— start —
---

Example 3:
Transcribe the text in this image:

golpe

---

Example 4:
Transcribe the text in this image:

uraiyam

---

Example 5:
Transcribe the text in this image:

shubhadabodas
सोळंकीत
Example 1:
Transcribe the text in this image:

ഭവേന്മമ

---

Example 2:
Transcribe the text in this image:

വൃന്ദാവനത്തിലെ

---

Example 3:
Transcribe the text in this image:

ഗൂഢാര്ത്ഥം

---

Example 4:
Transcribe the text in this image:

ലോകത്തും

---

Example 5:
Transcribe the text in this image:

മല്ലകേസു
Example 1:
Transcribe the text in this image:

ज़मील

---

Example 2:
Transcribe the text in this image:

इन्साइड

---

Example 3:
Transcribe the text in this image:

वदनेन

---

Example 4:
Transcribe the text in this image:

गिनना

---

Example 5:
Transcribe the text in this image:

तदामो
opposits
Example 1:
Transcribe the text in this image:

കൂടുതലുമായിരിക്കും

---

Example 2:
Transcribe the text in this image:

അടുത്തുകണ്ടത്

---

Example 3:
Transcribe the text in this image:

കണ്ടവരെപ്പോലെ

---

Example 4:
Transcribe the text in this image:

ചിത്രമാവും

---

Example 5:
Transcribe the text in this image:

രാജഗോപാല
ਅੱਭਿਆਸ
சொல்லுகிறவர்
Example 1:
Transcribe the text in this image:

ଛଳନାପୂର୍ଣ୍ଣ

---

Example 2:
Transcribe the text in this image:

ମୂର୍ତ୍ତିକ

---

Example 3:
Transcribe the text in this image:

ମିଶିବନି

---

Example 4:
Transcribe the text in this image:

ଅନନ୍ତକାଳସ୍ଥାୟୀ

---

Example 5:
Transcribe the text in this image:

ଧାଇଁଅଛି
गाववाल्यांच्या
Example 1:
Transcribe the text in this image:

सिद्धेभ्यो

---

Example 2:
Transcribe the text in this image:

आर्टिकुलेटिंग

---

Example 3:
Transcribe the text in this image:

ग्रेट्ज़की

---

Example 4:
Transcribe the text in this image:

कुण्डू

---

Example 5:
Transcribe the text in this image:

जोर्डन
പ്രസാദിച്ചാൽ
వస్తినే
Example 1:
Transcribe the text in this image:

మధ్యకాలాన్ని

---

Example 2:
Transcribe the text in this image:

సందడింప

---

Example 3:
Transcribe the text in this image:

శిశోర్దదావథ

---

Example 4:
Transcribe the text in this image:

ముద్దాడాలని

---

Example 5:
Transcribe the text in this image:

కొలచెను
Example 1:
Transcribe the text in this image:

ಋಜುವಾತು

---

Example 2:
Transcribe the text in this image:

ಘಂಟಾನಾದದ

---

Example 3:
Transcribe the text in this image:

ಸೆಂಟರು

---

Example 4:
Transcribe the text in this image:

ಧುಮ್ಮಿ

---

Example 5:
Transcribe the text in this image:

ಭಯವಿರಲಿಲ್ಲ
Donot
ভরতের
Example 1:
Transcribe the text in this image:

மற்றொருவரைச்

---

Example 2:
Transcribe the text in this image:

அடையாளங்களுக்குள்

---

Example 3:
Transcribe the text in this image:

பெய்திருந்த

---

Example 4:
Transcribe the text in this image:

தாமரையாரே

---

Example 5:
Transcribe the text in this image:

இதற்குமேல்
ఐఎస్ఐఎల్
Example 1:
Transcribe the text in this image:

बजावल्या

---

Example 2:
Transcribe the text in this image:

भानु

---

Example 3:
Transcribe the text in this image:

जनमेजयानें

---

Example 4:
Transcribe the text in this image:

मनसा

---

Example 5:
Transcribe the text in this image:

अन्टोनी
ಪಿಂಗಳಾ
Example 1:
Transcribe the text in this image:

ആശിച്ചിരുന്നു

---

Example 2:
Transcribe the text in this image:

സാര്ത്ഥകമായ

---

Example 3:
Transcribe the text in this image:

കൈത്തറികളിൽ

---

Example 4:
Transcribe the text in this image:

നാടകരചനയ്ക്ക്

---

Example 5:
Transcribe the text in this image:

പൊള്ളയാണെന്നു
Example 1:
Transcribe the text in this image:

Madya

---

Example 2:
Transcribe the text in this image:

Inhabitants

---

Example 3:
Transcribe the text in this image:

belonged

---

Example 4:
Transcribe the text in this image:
— end —
DIRECTIVE:
Rewrite the records starting at the beginning and ending at the line that contains "ଛଳନାପୂର୍ଣ୍ଣ", substituting "Copy" for "Transcribe" and leaving everything else unchanged.

TASK RESULT:
---

Example 3:
Copy the text in this image:

golpe

---

Example 4:
Copy the text in this image:

uraiyam

---

Example 5:
Copy the text in this image:

shubhadabodas
सोळंकीत
Example 1:
Copy the text in this image:

ഭവേന്മമ

---

Example 2:
Copy the text in this image:

വൃന്ദാവനത്തിലെ

---

Example 3:
Copy the text in this image:

ഗൂഢാര്ത്ഥം

---

Example 4:
Copy the text in this image:

ലോകത്തും

---

Example 5:
Copy the text in this image:

മല്ലകേസു
Example 1:
Copy the text in this image:

ज़मील

---

Example 2:
Copy the text in this image:

इन्साइड

---

Example 3:
Copy the text in this image:

वदनेन

---

Example 4:
Copy the text in this image:

गिनना

---

Example 5:
Copy the text in this image:

तदामो
opposits
Example 1:
Copy the text in this image:

കൂടുതലുമായിരിക്കും

---

Example 2:
Copy the text in this image:

അടുത്തുകണ്ടത്

---

Example 3:
Copy the text in this image:

കണ്ടവരെപ്പോലെ

---

Example 4:
Copy the text in this image:

ചിത്രമാവും

---

Example 5:
Copy the text in this image:

രാജഗോപാല
ਅੱਭਿਆਸ
சொல்லுகிறவர்
Example 1:
Copy the text in this image:

ଛଳନାପୂର୍ଣ୍ଣ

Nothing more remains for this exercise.